Using regular expression, I need to match everything except for a certain date format
Solution 1:
Let's work with this expression:
\d\d[.]\d\d[.]\d\d\d\d
If you are going to use the date value later, you're going to want to capture the matching part. You can do this by putting round brackets around it, like this:
(\d\d[.]\d\d[.]\d\d\d\d)
Now, let's try to match anything on a line, and then the date. "Any character" in regular expressions is .
and any number of these is .*
. So we now have:
(.*)(\d\d[.]\d\d[.]\d\d\d\d)
This will match anything and then the date. You will find that your "anything" is captured in group 1, and the date in group 2. If it doesn't match, there is no date on the line.
The problem comes when you have more than one date on the line.

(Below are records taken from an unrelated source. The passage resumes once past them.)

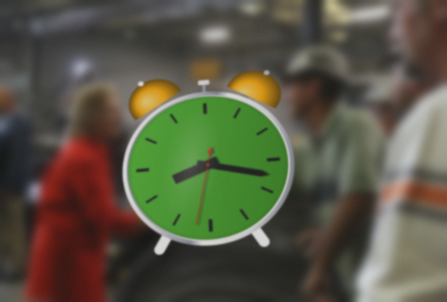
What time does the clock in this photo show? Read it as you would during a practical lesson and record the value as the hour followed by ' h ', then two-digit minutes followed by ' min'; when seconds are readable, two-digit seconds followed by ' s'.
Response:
8 h 17 min 32 s
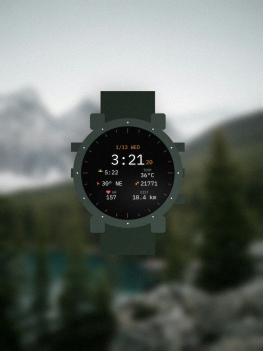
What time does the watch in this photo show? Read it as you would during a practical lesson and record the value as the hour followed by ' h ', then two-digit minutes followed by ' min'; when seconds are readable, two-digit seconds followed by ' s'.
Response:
3 h 21 min
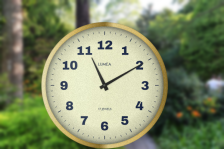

By preference anything is a much as possible, so if there are two dates, you'll find one of them as part of the group 1 (anything) and the second in group 2. If this isn't what you want, you can put a ?
after the *
to make it non-greedy, and you get this:
(.*?)(\d\d[.]\d\d[.]\d\d\d\d)
and then, if it matches, group 2 will be the first date available, and group 1 will be the stuff on the line before it.
Lastly, you can use whichever language you are using to apply this repeatedly to a line until it doesn't match: that way each time you will get "the stuff before the date" in group 1, and the date in group 2.